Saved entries
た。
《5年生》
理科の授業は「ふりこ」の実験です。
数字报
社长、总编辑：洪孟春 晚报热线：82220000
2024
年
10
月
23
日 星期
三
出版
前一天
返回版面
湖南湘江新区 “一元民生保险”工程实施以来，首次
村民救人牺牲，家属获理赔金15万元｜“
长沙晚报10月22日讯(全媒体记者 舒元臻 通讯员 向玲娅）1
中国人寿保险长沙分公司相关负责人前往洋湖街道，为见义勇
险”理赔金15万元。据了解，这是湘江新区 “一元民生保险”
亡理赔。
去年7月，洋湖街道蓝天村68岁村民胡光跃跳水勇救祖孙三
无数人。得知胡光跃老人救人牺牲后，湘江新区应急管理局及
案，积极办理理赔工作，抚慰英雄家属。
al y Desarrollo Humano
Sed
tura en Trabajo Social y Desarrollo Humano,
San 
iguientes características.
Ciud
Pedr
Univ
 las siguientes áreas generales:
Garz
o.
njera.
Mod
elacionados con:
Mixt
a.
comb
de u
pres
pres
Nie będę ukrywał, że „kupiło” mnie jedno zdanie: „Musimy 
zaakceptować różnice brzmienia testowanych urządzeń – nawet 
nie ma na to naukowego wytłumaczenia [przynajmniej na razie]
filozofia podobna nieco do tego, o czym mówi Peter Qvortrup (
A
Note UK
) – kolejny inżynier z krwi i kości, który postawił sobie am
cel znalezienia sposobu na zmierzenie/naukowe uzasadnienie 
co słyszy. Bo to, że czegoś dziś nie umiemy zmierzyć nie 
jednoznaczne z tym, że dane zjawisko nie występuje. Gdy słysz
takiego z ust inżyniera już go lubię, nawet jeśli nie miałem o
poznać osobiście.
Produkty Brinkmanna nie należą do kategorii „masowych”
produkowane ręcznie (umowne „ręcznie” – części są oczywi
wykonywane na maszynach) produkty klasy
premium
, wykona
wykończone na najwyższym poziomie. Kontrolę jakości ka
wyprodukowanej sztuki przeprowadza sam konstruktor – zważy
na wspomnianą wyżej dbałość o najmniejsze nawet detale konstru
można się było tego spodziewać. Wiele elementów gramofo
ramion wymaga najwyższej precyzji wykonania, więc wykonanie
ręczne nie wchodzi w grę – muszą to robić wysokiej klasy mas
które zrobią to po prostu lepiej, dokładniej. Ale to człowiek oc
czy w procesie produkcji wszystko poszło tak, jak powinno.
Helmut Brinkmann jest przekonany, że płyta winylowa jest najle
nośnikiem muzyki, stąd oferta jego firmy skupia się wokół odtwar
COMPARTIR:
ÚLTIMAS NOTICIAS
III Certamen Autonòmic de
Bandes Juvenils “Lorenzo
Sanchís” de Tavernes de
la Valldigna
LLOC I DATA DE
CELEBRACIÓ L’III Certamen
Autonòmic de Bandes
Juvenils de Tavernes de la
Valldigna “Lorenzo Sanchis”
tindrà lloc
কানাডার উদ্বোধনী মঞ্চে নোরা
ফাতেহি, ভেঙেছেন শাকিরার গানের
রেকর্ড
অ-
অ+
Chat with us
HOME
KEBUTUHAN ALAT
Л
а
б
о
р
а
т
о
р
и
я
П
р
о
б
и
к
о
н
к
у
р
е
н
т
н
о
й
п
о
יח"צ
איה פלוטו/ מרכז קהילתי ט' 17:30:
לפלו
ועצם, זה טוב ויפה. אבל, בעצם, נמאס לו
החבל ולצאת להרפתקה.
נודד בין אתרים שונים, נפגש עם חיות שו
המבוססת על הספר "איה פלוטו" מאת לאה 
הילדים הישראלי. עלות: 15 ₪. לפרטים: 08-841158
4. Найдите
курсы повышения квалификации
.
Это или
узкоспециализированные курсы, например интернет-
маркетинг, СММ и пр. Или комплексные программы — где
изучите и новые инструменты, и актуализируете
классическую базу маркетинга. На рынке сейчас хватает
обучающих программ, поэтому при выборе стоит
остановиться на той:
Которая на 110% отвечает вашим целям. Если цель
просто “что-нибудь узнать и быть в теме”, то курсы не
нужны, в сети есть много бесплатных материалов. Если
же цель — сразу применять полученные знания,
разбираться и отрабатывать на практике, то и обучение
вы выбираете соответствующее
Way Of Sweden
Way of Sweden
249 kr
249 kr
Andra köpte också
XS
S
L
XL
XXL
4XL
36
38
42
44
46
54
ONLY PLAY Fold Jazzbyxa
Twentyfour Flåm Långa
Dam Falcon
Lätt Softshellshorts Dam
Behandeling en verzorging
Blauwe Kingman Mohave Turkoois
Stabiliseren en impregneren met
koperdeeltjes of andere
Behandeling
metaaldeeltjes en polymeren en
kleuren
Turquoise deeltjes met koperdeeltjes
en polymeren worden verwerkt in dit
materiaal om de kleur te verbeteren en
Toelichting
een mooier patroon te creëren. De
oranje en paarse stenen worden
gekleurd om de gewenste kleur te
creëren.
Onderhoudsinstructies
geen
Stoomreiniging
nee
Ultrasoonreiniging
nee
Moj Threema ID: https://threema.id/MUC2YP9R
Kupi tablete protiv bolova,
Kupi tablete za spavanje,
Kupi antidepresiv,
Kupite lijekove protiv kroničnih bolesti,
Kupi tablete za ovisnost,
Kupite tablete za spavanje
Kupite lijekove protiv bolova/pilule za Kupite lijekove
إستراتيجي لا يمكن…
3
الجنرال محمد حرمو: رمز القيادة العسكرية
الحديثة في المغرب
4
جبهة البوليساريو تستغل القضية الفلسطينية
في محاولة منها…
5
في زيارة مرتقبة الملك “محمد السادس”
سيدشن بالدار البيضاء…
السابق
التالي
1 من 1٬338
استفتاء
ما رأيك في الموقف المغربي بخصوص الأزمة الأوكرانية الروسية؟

Exercise brief
Nothing should be omitted or altered. Retype the records exactly.

Task output
た。
《5年生》
理科の授業は「ふりこ」の実験です。
数字报
社长、总编辑：洪孟春 晚报热线：82220000
2024
年
10
月
23
日 星期
三
出版
前一天
返回版面
湖南湘江新区 “一元民生保险”工程实施以来，首次
村民救人牺牲，家属获理赔金15万元｜“
长沙晚报10月22日讯(全媒体记者 舒元臻 通讯员 向玲娅）1
中国人寿保险长沙分公司相关负责人前往洋湖街道，为见义勇
险”理赔金15万元。据了解，这是湘江新区 “一元民生保险”
亡理赔。
去年7月，洋湖街道蓝天村68岁村民胡光跃跳水勇救祖孙三
无数人。得知胡光跃老人救人牺牲后，湘江新区应急管理局及
案，积极办理理赔工作，抚慰英雄家属。
al y Desarrollo Humano
Sed
tura en Trabajo Social y Desarrollo Humano,
San 
iguientes características.
Ciud
Pedr
Univ
 las siguientes áreas generales:
Garz
o.
njera.
Mod
elacionados con:
Mixt
a.
comb
de u
pres
pres
Nie będę ukrywał, że „kupiło” mnie jedno zdanie: „Musimy 
zaakceptować różnice brzmienia testowanych urządzeń – nawet 
nie ma na to naukowego wytłumaczenia [przynajmniej na razie]
filozofia podobna nieco do tego, o czym mówi Peter Qvortrup (
A
Note UK
) – kolejny inżynier z krwi i kości, który postawił sobie am
cel znalezienia sposobu na zmierzenie/naukowe uzasadnienie 
co słyszy. Bo to, że czegoś dziś nie umiemy zmierzyć nie 
jednoznaczne z tym, że dane zjawisko nie występuje. Gdy słysz
takiego z ust inżyniera już go lubię, nawet jeśli nie miałem o
poznać osobiście.
Produkty Brinkmanna nie należą do kategorii „masowych”
produkowane ręcznie (umowne „ręcznie” – części są oczywi
wykonywane na maszynach) produkty klasy
premium
, wykona
wykończone na najwyższym poziomie. Kontrolę jakości ka
wyprodukowanej sztuki przeprowadza sam konstruktor – zważy
na wspomnianą wyżej dbałość o najmniejsze nawet detale konstru
można się było tego spodziewać. Wiele elementów gramofo
ramion wymaga najwyższej precyzji wykonania, więc wykonanie
ręczne nie wchodzi w grę – muszą to robić wysokiej klasy mas
które zrobią to po prostu lepiej, dokładniej. Ale to człowiek oc
czy w procesie produkcji wszystko poszło tak, jak powinno.
Helmut Brinkmann jest przekonany, że płyta winylowa jest najle
nośnikiem muzyki, stąd oferta jego firmy skupia się wokół odtwar
COMPARTIR:
ÚLTIMAS NOTICIAS
III Certamen Autonòmic de
Bandes Juvenils “Lorenzo
Sanchís” de Tavernes de
la Valldigna
LLOC I DATA DE
CELEBRACIÓ L’III Certamen
Autonòmic de Bandes
Juvenils de Tavernes de la
Valldigna “Lorenzo Sanchis”
tindrà lloc
কানাডার উদ্বোধনী মঞ্চে নোরা
ফাতেহি, ভেঙেছেন শাকিরার গানের
রেকর্ড
অ-
অ+
Chat with us
HOME
KEBUTUHAN ALAT
Л
а
б
о
р
а
т
о
р
и
я
П
р
о
б
и
к
о
н
к
у
р
е
н
т
н
о
й
п
о
יח"צ
איה פלוטו/ מרכז קהילתי ט' 17:30:
לפלו
ועצם, זה טוב ויפה. אבל, בעצם, נמאס לו
החבל ולצאת להרפתקה.
נודד בין אתרים שונים, נפגש עם חיות שו
המבוססת על הספר "איה פלוטו" מאת לאה 
הילדים הישראלי. עלות: 15 ₪. לפרטים: 08-841158
4. Найдите
курсы повышения квалификации
.
Это или
узкоспециализированные курсы, например интернет-
маркетинг, СММ и пр. Или комплексные программы — где
изучите и новые инструменты, и актуализируете
классическую базу маркетинга. На рынке сейчас хватает
обучающих программ, поэтому при выборе стоит
остановиться на той:
Которая на 110% отвечает вашим целям. Если цель
просто “что-нибудь узнать и быть в теме”, то курсы не
нужны, в сети есть много бесплатных материалов. Если
же цель — сразу применять полученные знания,
разбираться и отрабатывать на практике, то и обучение
вы выбираете соответствующее
Way Of Sweden
Way of Sweden
249 kr
249 kr
Andra köpte också
XS
S
L
XL
XXL
4XL
36
38
42
44
46
54
ONLY PLAY Fold Jazzbyxa
Twentyfour Flåm Långa
Dam Falcon
Lätt Softshellshorts Dam
Behandeling en verzorging
Blauwe Kingman Mohave Turkoois
Stabiliseren en impregneren met
koperdeeltjes of andere
Behandeling
metaaldeeltjes en polymeren en
kleuren
Turquoise deeltjes met koperdeeltjes
en polymeren worden verwerkt in dit
materiaal om de kleur te verbeteren en
Toelichting
een mooier patroon te creëren. De
oranje en paarse stenen worden
gekleurd om de gewenste kleur te
creëren.
Onderhoudsinstructies
geen
Stoomreiniging
nee
Ultrasoonreiniging
nee
Moj Threema ID: https://threema.id/MUC2YP9R
Kupi tablete protiv bolova,
Kupi tablete za spavanje,
Kupi antidepresiv,
Kupite lijekove protiv kroničnih bolesti,
Kupi tablete za ovisnost,
Kupite tablete za spavanje
Kupite lijekove protiv bolova/pilule za Kupite lijekove
إستراتيجي لا يمكن…
3
الجنرال محمد حرمو: رمز القيادة العسكرية
الحديثة في المغرب
4
جبهة البوليساريو تستغل القضية الفلسطينية
في محاولة منها…
5
في زيارة مرتقبة الملك “محمد السادس”
سيدشن بالدار البيضاء…
السابق
التالي
1 من 1٬338
استفتاء
ما رأيك في الموقف المغربي بخصوص الأزمة الأوكرانية الروسية؟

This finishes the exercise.